BEIRUT -- A barrage of rockets slammed into a contested district on the northeastern edge of Damascus, killing at least five people and trapping others under the rubble, while violence raged around suburbs of the capital, activists said Friday.
The attack on Barzeh, where rebels aiming to topple President Bashar Assad are known to operate, follows days of heavy fighting between the rebels and the military in the area.
Rebels have established footholds in districts on the edge of Damascus and in suburbs in the northeast and south, from where they fire mortars into the heavily guarded city. Despite their efforts, they have been unable to break the Assad regime's tight hold in the capital.
The activists said several rockets exploded in a residential area in Barzeh district Thursday night and Friday morning. The opposition Barzeh Media Center and a militant website claimed the Syrian military fired 14 rockets, leaving people, including children, buried under the rubble.
It said three children, a woman and an elderly man were killed.
"The impact of the rockets was huge," said a Barzeh-based activist. "Several houses collapsed and others were set on fire," he said, speaking on condition of anonymity for fear of government reprisals.

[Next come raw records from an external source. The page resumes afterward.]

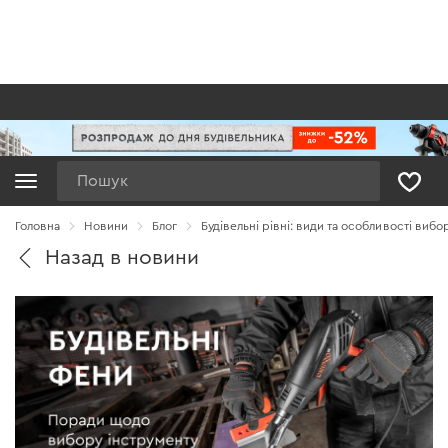
Пошук
Головна
Новини
Блог
Будівельні рівні: види та особливості вибо
Назад в новини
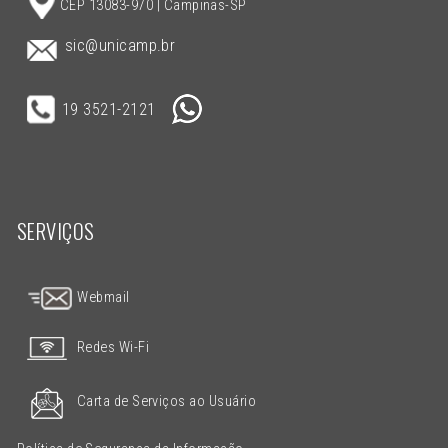
CEP 13083-970 | Campinas-SP
sic@unicamp.br
19 3521-2121
SERVIÇOS
Webmail
Redes Wi-Fi
Carta de Serviços ao Usuário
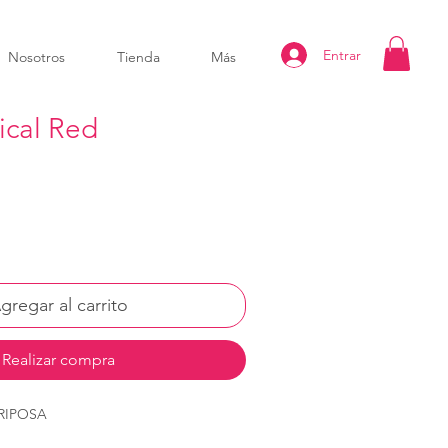
Entrar
Nosotros
Tienda
Más
ical Red
gregar al carrito
Realizar compra
RIPOSA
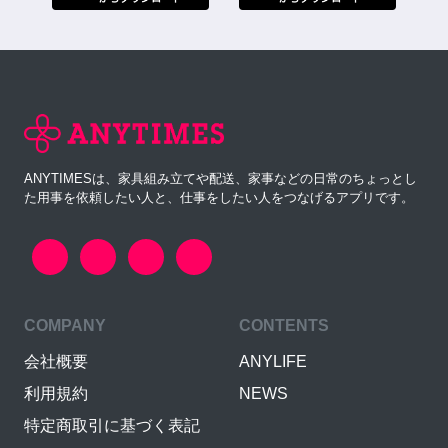
ANYTIMESは、家具組み立てや配送、家事などの日常のちょっとし
た用事を依頼したい人と、仕事をしたい人をつなげるアプリです。
COMPANY
CONTENTS
会社概要
ANYLIFE
利用規約
NEWS
特定商取引に基づく表記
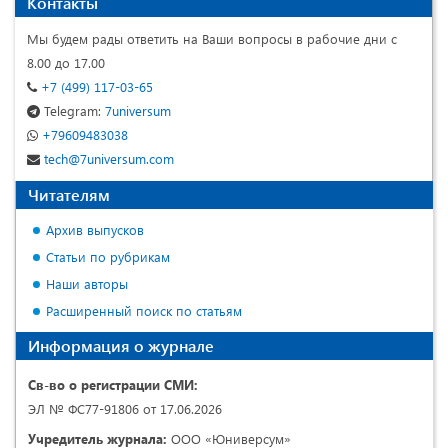
Контакты
Мы будем рады ответить на Ваши вопросы в рабочие дни с
8.00 до 17.00
+7 (499) 117-03-65
Telegram:
7universum
+79609483038
tech@7universum.com
Читателям
Архив выпусков
Статьи по рубрикам
Наши авторы
Расширенный поиск по статьям
Информация о журнале
Св-во о регистрации СМИ:
ЭЛ № ФС77-91806 от 17.06.2026
Учредитель журнала:
ООО «Юниверсум»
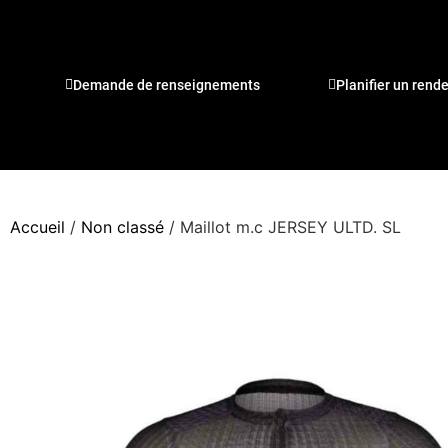
Demande de renseignements
Planifier un rend
Accueil
/
Non classé
/ Maillot m.c JERSEY ULTD. SL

Amateur videos posted online by activists showed what appeared to be destroyed and burning houses. Others showed men with a flashlight working to pull out a survivor from the rubble. The videos appeared consistent with AP reporting.
The Britain-based Syrian Observatory for Human Rights confirmed a barrage of shells hit Barzeh and said at least one person was killed and several others wounded. It said the nature of the attack and exact number of casualties was not clear.
Barzeh is close to Esh el-Wirwar, a suburb of Damascus predominantly inhabited by Alawites and Syrian army volunteers. Rebels frequently target the area with mortar shells.
The Syrian revolt started with largely peaceful protests in March 2011 but has developed into a civil war with increasingly sectarian overtones.
Sunni Muslims dominate rebel ranks, while the Assad regime is composed mostly of Alawites, an offshoot Shiite group to which the president and his family belong. More than 70,000 people have died in the conflict, according to the U.N.
Activists also reported fighting in many parts of the country, including the southern province of Daraa near the border with Jordan, where rebels have been making significant advances.
A Jordanian security official said Thursday the kingdom has tightened security along its 370-kilometer (230-mile) border with Syria, doubling the number of soldiers in the last two days. He declined to disclose the size of the force.
The stepped up security reflects the kingdom's fears that the chaos from Syria's 2-year-old civil war could lead to a failed state on its doorstep where Islamic militants have a free hand.
President Bashar Assad's regime warned Thursday the kingdom is "playing with fire" by allowing the U.S. and other countries to train and arm Syrian rebels on its territory.
The warnings followed statements from U.S. and other Western and Arab officials that Jordan has been facilitating arms shipments and hosting training camps for Syrian rebels since last October.